#### [Work to be completed]
In every record, change "displayed" to "shown" and write the records out again with nothing else altered. Leave the pictures out.

#### [Supplied material]

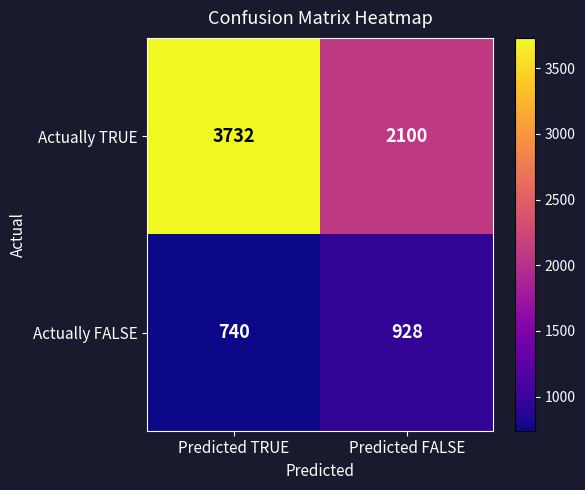

At which label does Actually TRUE reach its peak?

Predicted TRUE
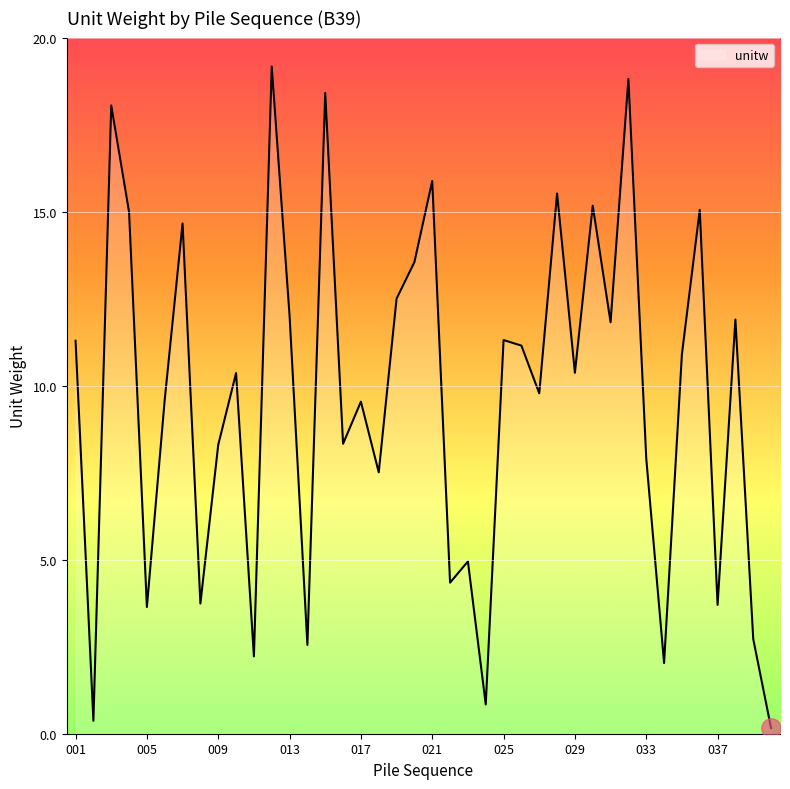

What is the greatest value displayed?

19.2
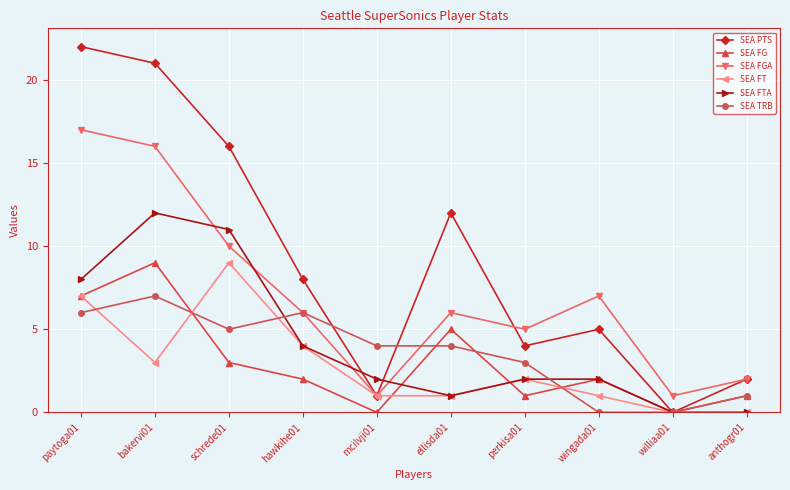

Where does the SEA PTS series first go above 8?

paytoga01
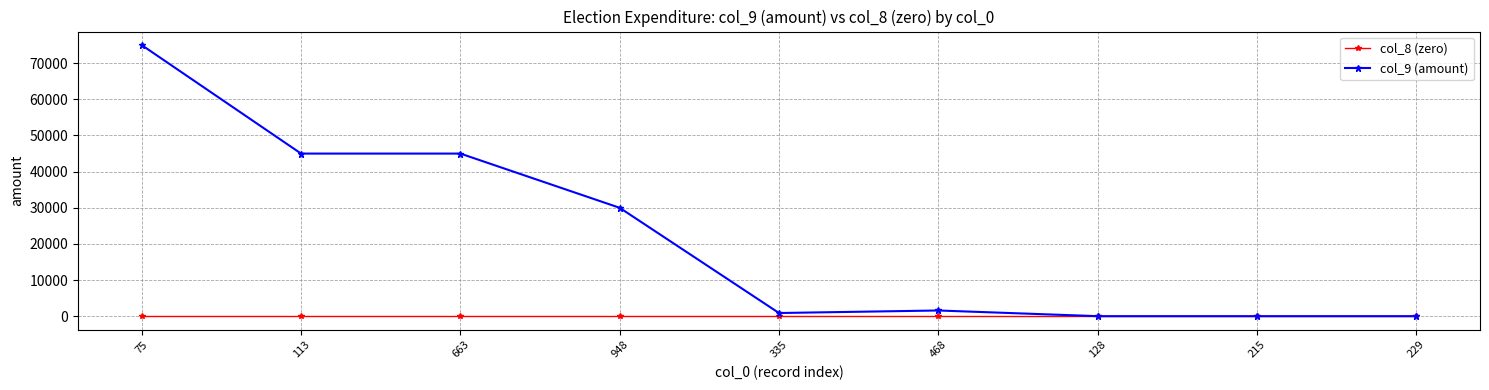

What is the maximum value shown in the chart?

75000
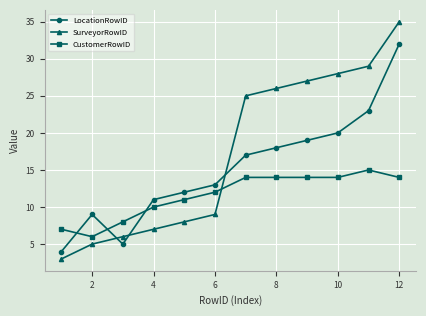

What is the smallest value displayed?

3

#### [Solved problem]
At which label does Actually TRUE reach its peak?

Predicted TRUE

What is the greatest value shown?

19.2

Where does the SEA PTS series first go above 8?

paytoga01

What is the maximum value shown in the chart?

75000

What is the smallest value shown?

3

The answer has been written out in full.